The District 219 School Board approved a religiously neutral calendar for the 2017-2018 school year at the Board of Education meeting this past Tuesday, Sept. 27.

The new calendar, which will be implemented for the next school year, does not observe religious holidays like Rosh Hashanah, Yom Kippur, Eid al-Fitr, or Good Friday. Many District 219 feeder districts, including districts 72 (Fairview), 74 (Lincoln Hall), and 73.5 (Skokie), already operate with calendars that don’t observe a plethora of religious holidays.

The new calendar has elicited a positive response from district leadership.

“This calendar has been shared with Union leadership, D219 administrators, and the Township superintendents,” assistant superintendent for curriculum and instruction Anne Roloff wrote in an email following the board’s decision. “All groups have responded favorably to this calendar.  It follows the calendar guidelines established by the Township superintendent group.”

However, students had mixed reactions in response to the decision.

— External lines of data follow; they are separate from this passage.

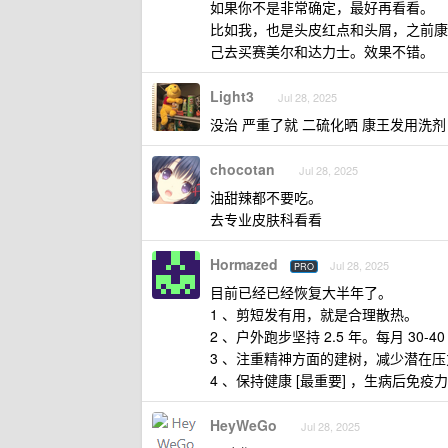
如果你不是非常确定，最好再看看。
比如我，也是头皮红点和头屑，之前康
己去买赛美尔和达力士。效果不错。
Light3
Jul 28, 2025
没治 严重了就 二硫化晒 康王发用洗剂
chocotan
Jul 28, 2025
油甜辣都不要吃。
去专业皮肤科看看
Hormazed
Jul 28, 2025
PRO
目前已经已经恢复大半年了。
1 、剪短发有用，就是合理散热。
2 、户外跑步坚持 2.5 年。每月 30
3 、注重精神方面的建树，减少潜在压
4 、保持健康 [最重要] ，生病后
HeyWeGo
Jul 28, 2025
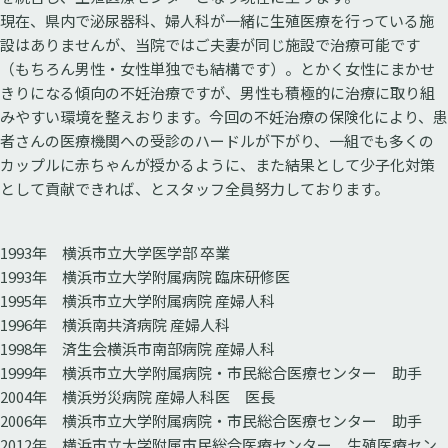
現在、県内で泌尿器科、婦人科が一緒に生殖医療を行っている施
設はありませんが、当院ではご夫妻が同じ施設で治療可能です
（もちろん男性・女性単独でも結構です）。とかく女性にまかせ
きりになる傾向の不妊治療ですが、男性も積極的に治療に取り組
みやすい環境を整えおります。今回の不妊治療の保険化により、患
者さんの医療機関への受診のハードルが下がり、一組でも多くの
カップルに赤ちゃんが授かるように、また結果として少子化対策
として貢献できれば、とスタッフ全員努力しております。
1993年 横浜市立大学医学部 卒業
1993年 横浜市立大学附属病院 臨床研修医
1995年 横浜市立大学附属病院 産婦人科
1996年 横浜南共済病院 産婦人科
1998年 済生会横浜市南部病院 産婦人科
1999年 横浜市立大学附属病院・市民総合医療センター 助手
2004年 横浜労災病院 産婦人科医 医長
2006年 横浜市立大学附属病院・市民総合医療センター 助手
2012年 横浜市立大学附属市民総合医療センター 生殖医療セン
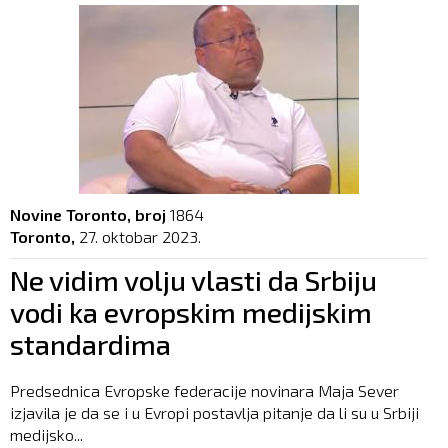
Novine Toronto, broj
1864
Toronto,
27. oktobar 2023.
Ne vidim volju vlasti da Srbiju
vodi ka evropskim medijskim
standardima
Predsednica Evropske federacije novinara Maja Sever
izjavila je da se i u Evropi postavlja pitanje da li su u Srbiji
medijsko...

“Personally, it’s not they biggest deal to me because I’m not super religious and I don’t go to services, but I do spend time with my family and celebrate with dinner or something,” junior Julia Karpilovsky, who is Jewish, said. “But I do think that we should respect each religion because we have a pretty big Jewish and Muslim population; therefore, each should be respected and have the day off rather than taking those days off away.”

“I like having a lot of holidays off because it keeps me from having to take off and fall behind for ones that I celebrate,” junior Julia Gladysz, who practices Catholicism, said. “The ones I don’t celebrate are just a nice day off.”

Many teachers are able to see both sides of the argument.

“Being religious myself, I can understand the desire to want to have a day off to take part in religious practices,” paraprofessional Vasillios Papaioannou said. “But on the other hand, I also understand the school stance not to close down school for the majority of those who do not practice a given religion for each of those days off.”

Early in the school year, district administrators will send teachers a list of dates, asking that assignments, tests, and projects are not due on these days, when a large part of the student population may be missing due to religious observances.